Traduction par Hurtaud.
Lethielleux (p. 19-21).


CHAPITRE VI

(115)

De la dignité des prêtres. Comment la vertu des sacrements n’est pas amoindrie par les fautes de ceux qui les administrent ou qui les reçoivent. Et comment Dieu ne veut pas que les Séculiers s’arrogent le droit de les corriger.

Ainsi faisaient mes chers et glorieux ministres, ceux dont je t’ai promis de te faire voir l’excellence personnelle, outre la dignité dont je les ai honorés en faisant d’eux mes christs : car, s’ils exercent dans la vertu cette dignité, ils sont revêtus de ce doux et glorieux Soleil dont je leur ai confié la dispensation. Regarde le doux Grégoire, Sylvestre, et tous ceux qui, avant eux et après eux, ont succédé au Souverain Pontife Pierre, à qui ma Vérité confia les clefs du royaume des cieux par ces paroles : Pierre, je te donne les clefs du royaume des cieux. Ce que tu délieras sur la terre, sera délié dans le ciel, et ce que tu lieras sur la terre, sera lié dans le ciel (Mt 16, 19).

Remarque bien, très chère Fille, qu’en te montrant l’excellence de leurs vertus, je te ferai plus pleinement comprendre la dignité à laquelle j’ai élevé mes ministres.

Cette clef du royaume des cieux est celle du Sang de mon Fils unique ; c’est par cette clef, que fut ouverte la vie éternelle, qui si longtemps avait été fermée par le péché d’Adam. Quand je vous eus donné ma Vérité, le Verbe mon Fils unique, il souffrit mort et passion et, par sa mort il détruisit votre mort, en vous baignant dans son sang. Ainsi son sang et sa mort, en vertu de la nature divine unie à votre nature humaine, ouvrirent la vie éternelle.

A qui laissa-t-il les clefs de ce Sang ? Au glorieux apôtre Pierre et à tous les autres qui sont venus et qui viendront après lui jusqu’au dernier jour du jugement. Tous ont donc et auront la même autorité que Pierre, et aucune de leurs fautes n’ amoindrira cette autorité, ni n’affaiblira la perfection du Sang ou des autres sacrements. Car, je te l’ai déjà dit, aucune tache ne peut ternir ce Soleil, ni sa lumière ne peut être obscurcie par les ténèbres du péché mortel, qui se trouvent en celui qui l’administre ou en celui qui le reçoit. Leur faute ne peut nuire en rien aux sacrements de la sainte Église, ni amoindrir leur vertu. Tout ce qu’elle peut, c’est de diminuer la grâce ou d’aggraver la culpabilité, en celui qui les administre et en celui qui les reçoit indignement.

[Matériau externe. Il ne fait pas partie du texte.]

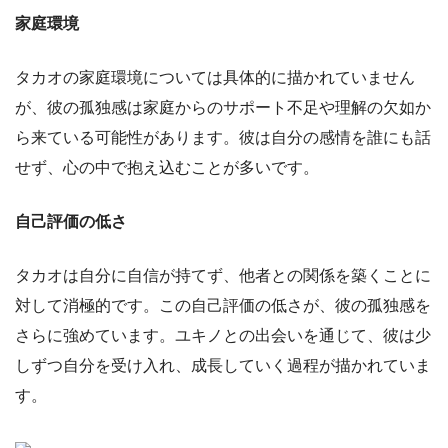
家庭環境
タカオの家庭環境については具体的に描かれていません
が、彼の孤独感は家庭からのサポート不足や理解の欠如か
ら来ている可能性があります。彼は自分の感情を誰にも話
せず、心の中で抱え込むことが多いです。
自己評価の低さ
タカオは自分に自信が持てず、他者との関係を築くことに
対して消極的です。この自己評価の低さが、彼の孤独感を
さらに強めています。ユキノとの出会いを通じて、彼は少
しずつ自分を受け入れ、成長していく過程が描かれていま
す。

Ainsi, mon Christ sur terre tient les clefs du Sang. S’il t’en souvient bien, je t’ai manifesté cette vérité par une allégorie, lorsque je voulus te faire comprendre, quel respect les séculiers doivent porter à mes ministres, qu’ils soient bons ou mauvais, et combien ils m’offensaient par leurs irrévérences, Je te montrai, tu le sais, le corps mystique de la sainte Église, sous la forme d’un cellier qui renfermait le sang de mon Fils unique ; c’est ce sang qui fait la valeur de tous les sacrements, qui ne contiennent la vie que par la vertu du Sang.

A la porte de ce cellier était mon Christ en terre, à qui était confiée l’administration du Sang. A lui il appartenait d’établir des ministres, pour l’aider à distribuer ce sang au corps entier de la Religion chrétienne. Celui qui était agréé et sacré par lui était institué ministre, les autres, non. C’est de lui qu’est issue toute la hiérarchie cléricale, et c’est lui, qui assigne à chacun son office, pour la dispensation de ce glorieux sang.

Comme c’est lui qui établit ses auxiliaires dans leurs fonctions, c’est à lui aussi qu’il appartient de les corriger de leurs fautes. Et je veux qu’il en soit ainsi. A raison de l’excellence et de la dignité dont je les ai revêtus, je les ai tirés de la servitude, je veux dire que je les ai affranchis de la domination des princes temporels. La loi civile n’a rien à faire avec eux, elle n’a pas à intervenir pour leur répression. Ils ne relèvent que de celui qui a pouvoir pour gouverner et administrer dans la Loi de Dieu. N’allez pas toucher à mes christs ! Le plus grand malheur où puisse tomber un homme, c’est de s’en constituer le justicier.